The Birthday Party – Junk Yard 4AD CAD 207 (1982)
The Birthday Party reached a peak with Junk Yard. It soars on a pulsing energy that never fades. It is goth rock. It is punk. Frightening rockabilly. Angular funk. Gospel and blues. Demonized cabaret lounge jazz. These and other styles collide in a gruesome, purposeless, and—above all—glorious spectacle. But the darkness in which this music dwells is entirely stable. It is confident, at least. The album is mixed to emphasize the low end and the high end, with little mid-range. There are no compromises.
The Thatcher-Reagan era has, in many ways, turned out to be the beginning of the end (or at least another milestone in the world’s continued march towards an easily avoidable doom). Junk Yard plays like The Birthday Party intuitively knew this. The slow groove of “She’s Hit” reveals from the beginning that this group was more aware than most. They absorbed the maddening energy of the times, without becoming bound to them. Unlike the living dead of the world, who are modeled on an image of the past, The Birthday Party were in a state of regenerative flux, continually rebuilding something morbidly happy from the decay.
“Hamlet (Pow, Pow, Pow)” is a sleazy literary come-on, and Nick Cave sings, “Where for art thou baby-face.” Still, the words come out more like a warning to a future victim issued too late. And yet, The Birthday Party can be trusted. Despite rubbing out simple hopes and pleasant dreams, the band’s resolve is never spent. If something on this album doesn’t arouse something in you, then you might already be spiritually bankrupt. But either way, at least you will wonder what you are made of.

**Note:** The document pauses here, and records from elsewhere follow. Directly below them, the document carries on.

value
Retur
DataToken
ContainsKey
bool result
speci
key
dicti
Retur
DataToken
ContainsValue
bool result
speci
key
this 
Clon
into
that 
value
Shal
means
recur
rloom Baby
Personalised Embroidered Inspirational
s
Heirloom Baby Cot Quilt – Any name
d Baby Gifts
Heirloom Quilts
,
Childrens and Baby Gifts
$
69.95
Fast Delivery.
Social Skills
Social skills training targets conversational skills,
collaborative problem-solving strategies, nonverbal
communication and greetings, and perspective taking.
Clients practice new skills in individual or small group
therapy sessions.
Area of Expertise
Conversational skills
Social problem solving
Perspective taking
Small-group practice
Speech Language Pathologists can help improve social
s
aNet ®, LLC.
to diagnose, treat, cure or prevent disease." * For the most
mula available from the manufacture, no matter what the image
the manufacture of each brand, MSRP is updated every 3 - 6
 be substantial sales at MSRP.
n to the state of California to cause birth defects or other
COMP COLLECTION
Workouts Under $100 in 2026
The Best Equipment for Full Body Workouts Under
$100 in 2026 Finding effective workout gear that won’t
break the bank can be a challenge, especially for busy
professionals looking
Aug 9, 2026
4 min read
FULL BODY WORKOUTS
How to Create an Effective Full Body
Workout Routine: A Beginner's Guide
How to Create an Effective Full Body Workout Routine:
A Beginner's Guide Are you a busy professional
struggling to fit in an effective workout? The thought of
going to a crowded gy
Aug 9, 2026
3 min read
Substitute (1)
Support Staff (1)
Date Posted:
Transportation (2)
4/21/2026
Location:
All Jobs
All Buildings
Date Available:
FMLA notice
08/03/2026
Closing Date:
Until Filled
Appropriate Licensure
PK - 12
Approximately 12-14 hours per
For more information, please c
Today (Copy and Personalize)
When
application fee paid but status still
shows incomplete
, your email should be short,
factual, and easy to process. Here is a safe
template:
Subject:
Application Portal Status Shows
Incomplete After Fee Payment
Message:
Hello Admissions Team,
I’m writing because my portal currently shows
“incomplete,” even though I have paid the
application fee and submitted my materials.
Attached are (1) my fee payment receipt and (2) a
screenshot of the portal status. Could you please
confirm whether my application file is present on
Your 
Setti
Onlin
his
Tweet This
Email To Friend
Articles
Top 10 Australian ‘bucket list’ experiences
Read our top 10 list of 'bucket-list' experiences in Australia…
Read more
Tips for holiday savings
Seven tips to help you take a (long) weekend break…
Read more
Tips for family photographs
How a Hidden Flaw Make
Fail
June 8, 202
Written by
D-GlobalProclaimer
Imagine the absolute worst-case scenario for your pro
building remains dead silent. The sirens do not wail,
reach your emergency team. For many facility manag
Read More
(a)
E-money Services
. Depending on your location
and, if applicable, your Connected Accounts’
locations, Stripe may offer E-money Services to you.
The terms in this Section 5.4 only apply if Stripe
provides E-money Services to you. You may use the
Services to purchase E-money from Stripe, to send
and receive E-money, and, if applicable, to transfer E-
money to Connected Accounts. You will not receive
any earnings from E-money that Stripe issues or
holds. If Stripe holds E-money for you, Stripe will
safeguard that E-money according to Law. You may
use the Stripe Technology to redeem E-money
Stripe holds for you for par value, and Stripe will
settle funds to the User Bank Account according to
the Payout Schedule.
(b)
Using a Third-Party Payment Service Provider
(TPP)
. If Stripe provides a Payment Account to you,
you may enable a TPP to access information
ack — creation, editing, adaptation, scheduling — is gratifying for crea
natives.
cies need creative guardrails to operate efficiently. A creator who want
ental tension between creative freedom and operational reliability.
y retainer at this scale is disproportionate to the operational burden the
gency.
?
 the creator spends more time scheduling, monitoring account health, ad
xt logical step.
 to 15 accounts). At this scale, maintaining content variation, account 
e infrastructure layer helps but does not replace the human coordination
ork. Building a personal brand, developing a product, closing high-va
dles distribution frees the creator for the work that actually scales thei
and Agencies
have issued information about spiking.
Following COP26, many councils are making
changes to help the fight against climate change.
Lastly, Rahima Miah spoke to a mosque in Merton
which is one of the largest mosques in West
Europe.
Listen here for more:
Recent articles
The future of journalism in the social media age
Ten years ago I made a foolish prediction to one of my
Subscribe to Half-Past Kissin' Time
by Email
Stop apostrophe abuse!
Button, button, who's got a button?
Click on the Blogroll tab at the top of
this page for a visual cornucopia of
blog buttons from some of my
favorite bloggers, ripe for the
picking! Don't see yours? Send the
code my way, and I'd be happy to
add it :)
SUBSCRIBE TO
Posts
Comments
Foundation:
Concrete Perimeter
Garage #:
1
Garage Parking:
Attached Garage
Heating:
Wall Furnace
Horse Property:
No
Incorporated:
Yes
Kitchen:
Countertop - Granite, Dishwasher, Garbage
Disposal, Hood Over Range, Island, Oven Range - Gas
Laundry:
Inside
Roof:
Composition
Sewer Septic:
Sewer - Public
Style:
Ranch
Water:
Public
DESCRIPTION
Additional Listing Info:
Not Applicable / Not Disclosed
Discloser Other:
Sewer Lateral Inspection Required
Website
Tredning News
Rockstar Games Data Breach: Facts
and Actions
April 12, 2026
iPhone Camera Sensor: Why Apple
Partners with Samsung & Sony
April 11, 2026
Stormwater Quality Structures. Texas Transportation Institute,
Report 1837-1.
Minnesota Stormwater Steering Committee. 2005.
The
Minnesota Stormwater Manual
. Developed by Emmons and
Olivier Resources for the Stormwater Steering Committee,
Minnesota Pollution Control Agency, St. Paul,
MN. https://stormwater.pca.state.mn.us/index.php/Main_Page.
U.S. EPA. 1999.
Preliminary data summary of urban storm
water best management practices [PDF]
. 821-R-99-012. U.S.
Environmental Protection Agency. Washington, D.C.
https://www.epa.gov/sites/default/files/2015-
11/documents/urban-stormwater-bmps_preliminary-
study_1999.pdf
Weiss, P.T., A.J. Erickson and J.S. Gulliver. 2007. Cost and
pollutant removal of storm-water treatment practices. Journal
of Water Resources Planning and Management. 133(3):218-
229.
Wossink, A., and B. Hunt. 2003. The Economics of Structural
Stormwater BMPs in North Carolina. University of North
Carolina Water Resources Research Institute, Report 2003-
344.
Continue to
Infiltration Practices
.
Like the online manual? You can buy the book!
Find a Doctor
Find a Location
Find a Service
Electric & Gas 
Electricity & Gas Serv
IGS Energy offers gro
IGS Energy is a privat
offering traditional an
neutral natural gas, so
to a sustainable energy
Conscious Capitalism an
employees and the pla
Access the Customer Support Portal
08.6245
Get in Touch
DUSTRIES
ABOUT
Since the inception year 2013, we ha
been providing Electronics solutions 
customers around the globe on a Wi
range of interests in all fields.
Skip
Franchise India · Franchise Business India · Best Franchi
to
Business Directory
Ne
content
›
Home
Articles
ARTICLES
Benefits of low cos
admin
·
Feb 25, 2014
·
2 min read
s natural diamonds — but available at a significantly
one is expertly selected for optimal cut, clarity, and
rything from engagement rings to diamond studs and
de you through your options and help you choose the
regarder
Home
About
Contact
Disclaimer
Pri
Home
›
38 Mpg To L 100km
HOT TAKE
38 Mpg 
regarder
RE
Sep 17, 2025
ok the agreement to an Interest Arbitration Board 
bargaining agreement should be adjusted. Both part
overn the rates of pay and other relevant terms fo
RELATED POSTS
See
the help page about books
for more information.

Barry Adamson guests on “Kiss Me Black” (filling in for the jailed Tracy Pew). His bass blasts to the forefront immediately with mangled tones that bend enough to engross listeners as much as whole songs or albums often do. Matched with Cave belting out, “Hey hey hey hey,” the song reveals no intention of relenting. The song is a small representation of all the band was.
Easily the most important rock band to emerge from Australia, aside from The Bee Gees, The Birthday Party later disbanded after recording a few EPs but no further full-length albums. While there is a saying about wicks that burn brightest burning the shortest, that quip doesn’t quite capture what The Birthday Party were about. They were a black hole that sucked life and the universe into a seeming nothingness. What that leaves us with is anyone’s guess. In a black hole, no known laws of nature apply.